*DATA FOR THE TASK*.
________________________________________

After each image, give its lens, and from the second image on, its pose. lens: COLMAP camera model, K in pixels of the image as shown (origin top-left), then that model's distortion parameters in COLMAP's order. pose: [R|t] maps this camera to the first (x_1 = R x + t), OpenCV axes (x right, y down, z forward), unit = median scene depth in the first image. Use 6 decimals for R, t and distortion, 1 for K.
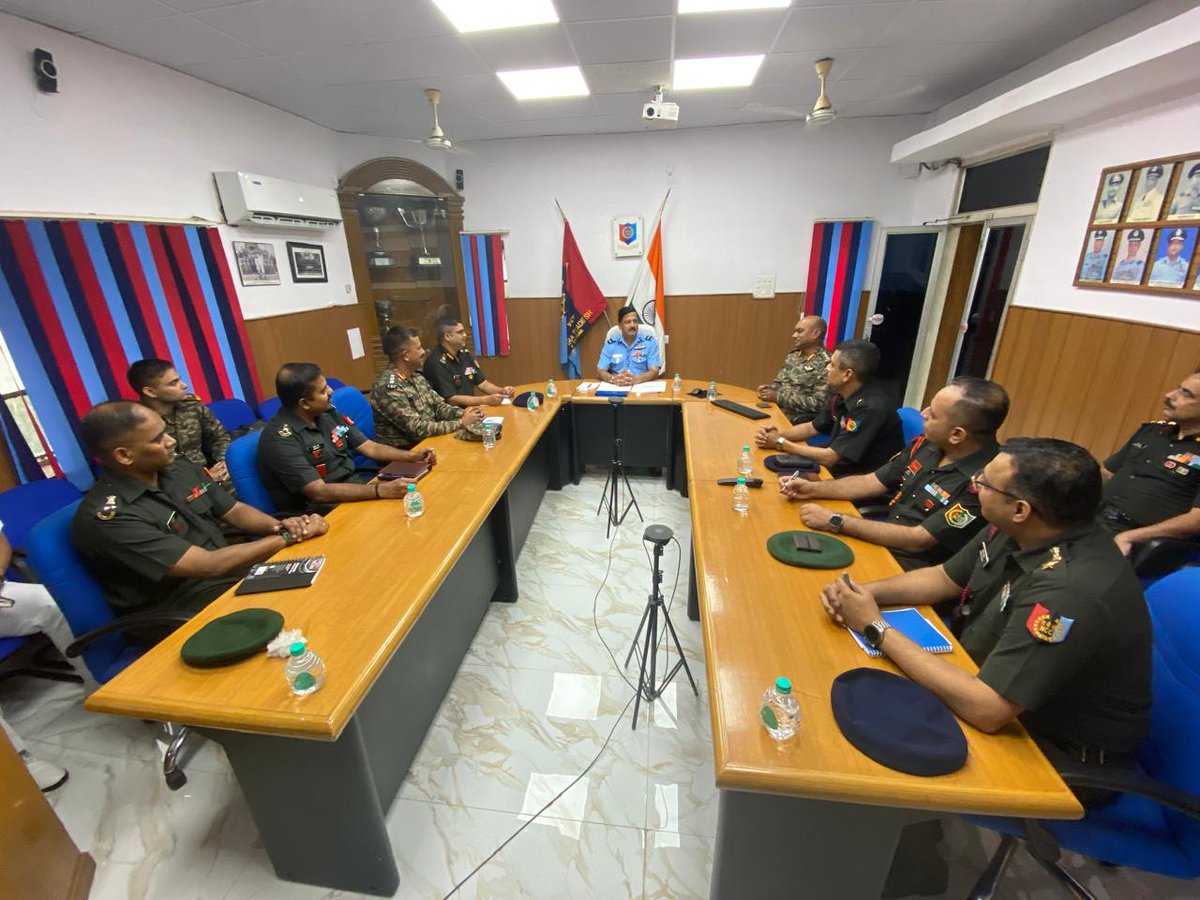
lens RADIAL K [[486.3, 0, 600.0], [0, 486.3, 450.0], [0, 0, 1]] dist [0.015548, -0.020335]
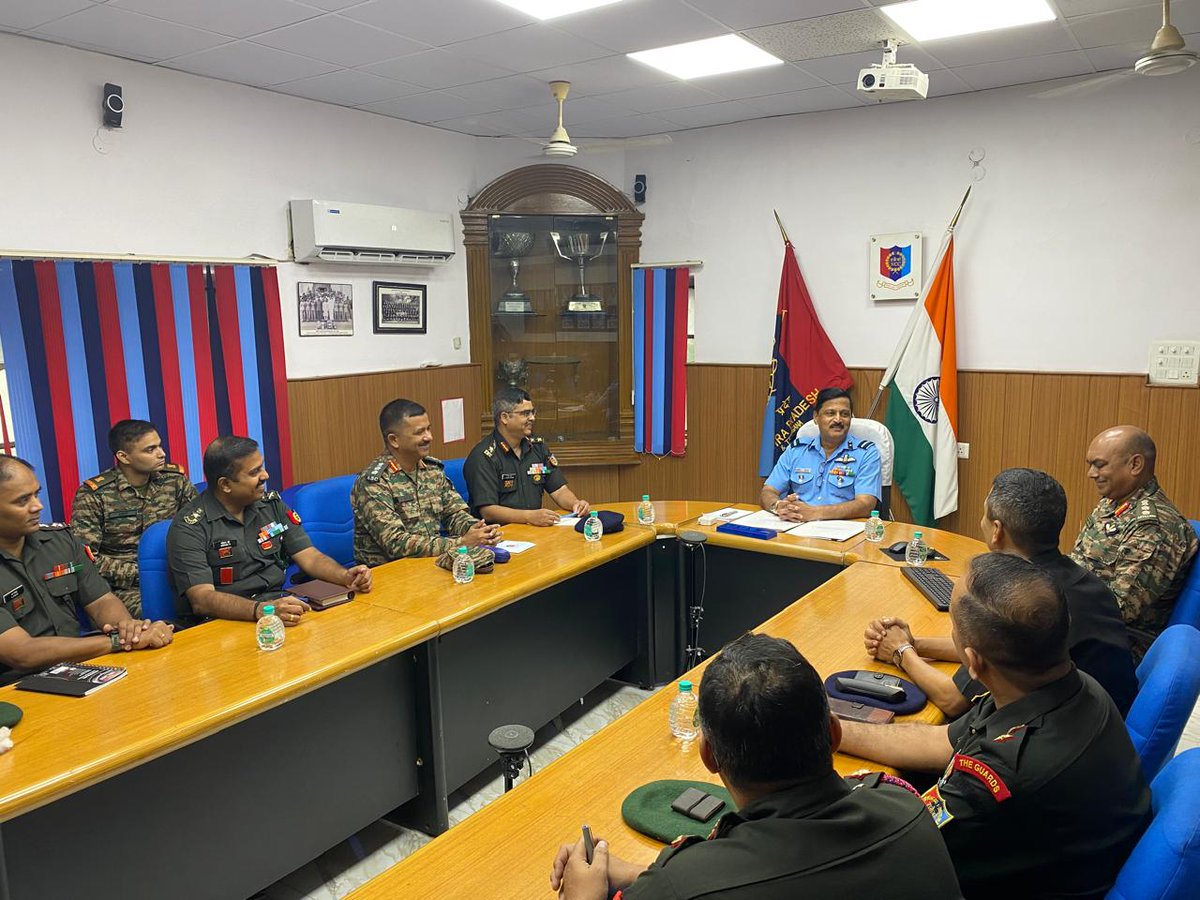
lens RADIAL K [[931.3, 0, 651.1], [0, 931.3, 450.8], [0, 0, 1]] dist [0.098553, -0.175856]
pose [[0.895167, 0.080377, -0.438424, 0.423828], [-0.166805, 0.972544, -0.162280, -0.012040], [0.413342, 0.218399, 0.883996, -0.046212]]
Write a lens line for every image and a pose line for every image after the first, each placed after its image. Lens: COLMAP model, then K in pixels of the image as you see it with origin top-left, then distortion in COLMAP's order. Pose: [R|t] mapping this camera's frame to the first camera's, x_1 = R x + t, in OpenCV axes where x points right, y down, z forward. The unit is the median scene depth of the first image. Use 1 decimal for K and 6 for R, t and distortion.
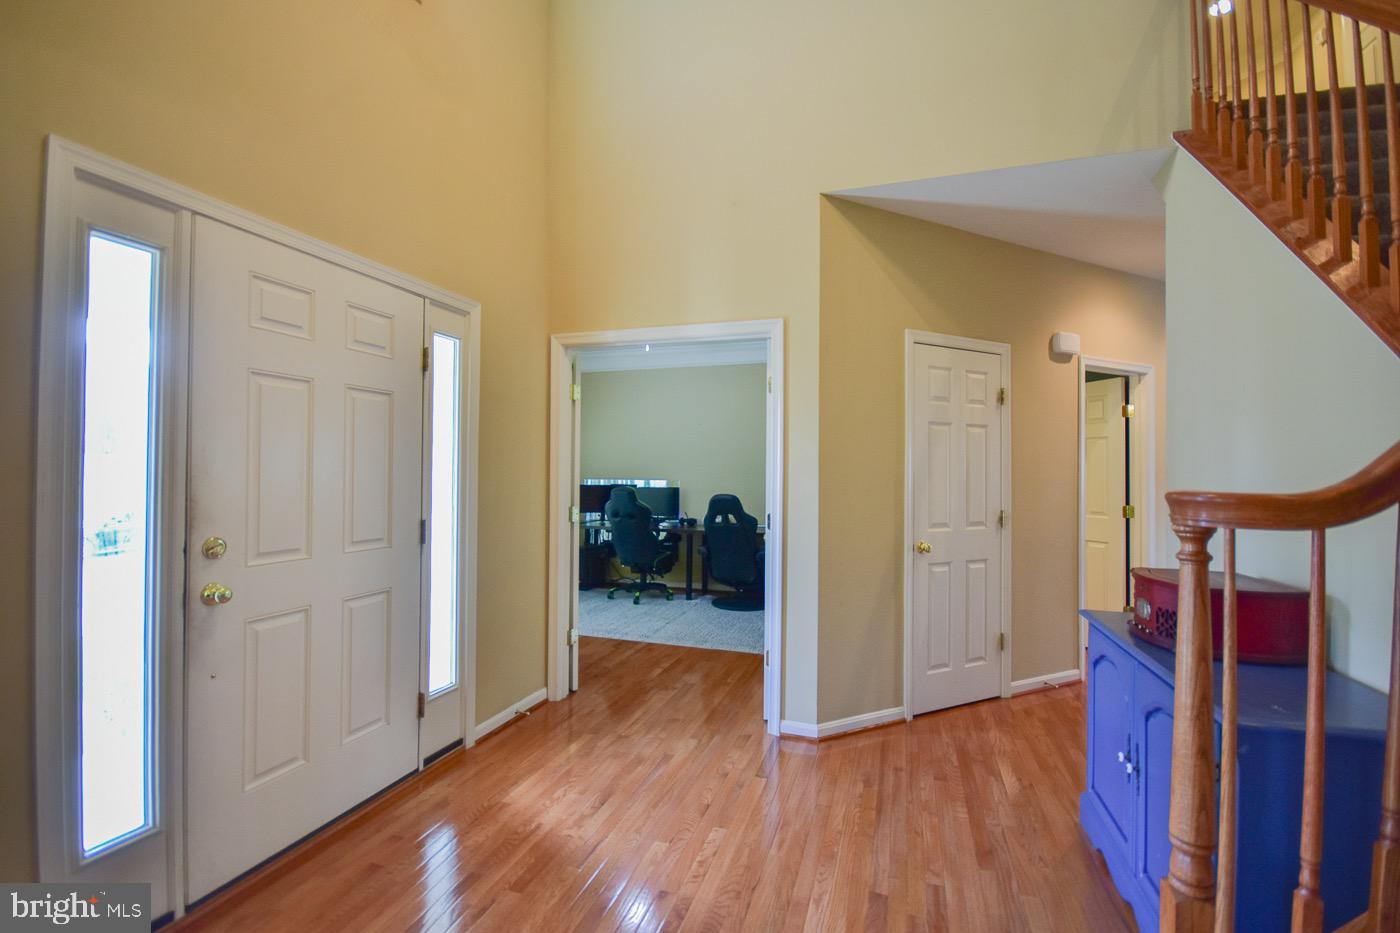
lens RADIAL K [[625.4, 0, 700.0], [0, 625.4, 466.5], [0, 0, 1]] dist [0.004483, -0.012340]
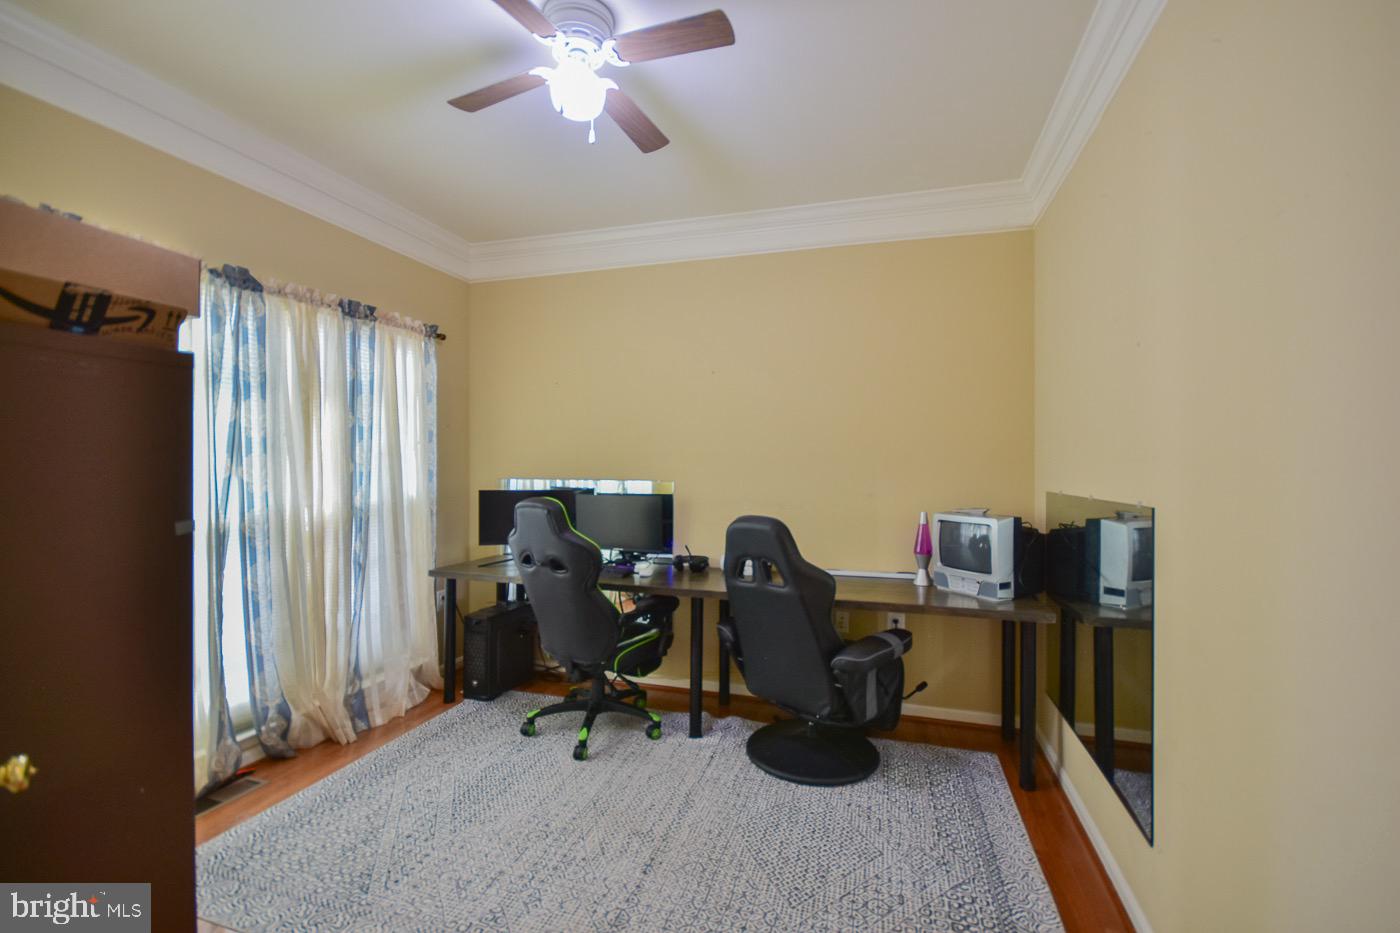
lens RADIAL K [[616.3, 0, 703.6], [0, 616.3, 469.2], [0, 0, 1]] dist [0.001628, -0.005089]
pose [[0.999810, -0.016326, -0.010663, -0.002830], [0.016392, 0.999847, 0.006155, 0.011326], [0.010561, -0.006328, 0.999924, 0.517524]]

________________________________________

*EXERCISE DESCRIPTION*. Reproduce every line above exactly, pictures excluded.

*RESPONSE TO THE TASK*.
After each image, give its lens, and from the second image on, its pose. lens: COLMAP camera model, K in pixels of the image as shown (origin top-left), then that model's distortion parameters in COLMAP's order. pose: [R|t] maps this camera to the first (x_1 = R x + t), OpenCV axes (x right, y down, z forward), unit = median scene depth in the first image. Use 6 decimals for R, t and distortion, 1 for K.
lens RADIAL K [[486.3, 0, 600.0], [0, 486.3, 450.0], [0, 0, 1]] dist [0.015548, -0.020335]
lens RADIAL K [[931.3, 0, 651.1], [0, 931.3, 450.8], [0, 0, 1]] dist [0.098553, -0.175856]
pose [[0.895167, 0.080377, -0.438424, 0.423828], [-0.166805, 0.972544, -0.162280, -0.012040], [0.413342, 0.218399, 0.883996, -0.046212]]
Write a lens line for every image and a pose line for every image after the first, each placed after its image. Lens: COLMAP model, then K in pixels of the image as you see it with origin top-left, then distortion in COLMAP's order. Pose: [R|t] mapping this camera's frame to the first camera's, x_1 = R x + t, in OpenCV axes where x points right, y down, z forward. The unit is the median scene depth of the first image. Use 1 decimal for K and 6 for R, t and distortion.
lens RADIAL K [[625.4, 0, 700.0], [0, 625.4, 466.5], [0, 0, 1]] dist [0.004483, -0.012340]
lens RADIAL K [[616.3, 0, 703.6], [0, 616.3, 469.2], [0, 0, 1]] dist [0.001628, -0.005089]
pose [[0.999810, -0.016326, -0.010663, -0.002830], [0.016392, 0.999847, 0.006155, 0.011326], [0.010561, -0.006328, 0.999924, 0.517524]]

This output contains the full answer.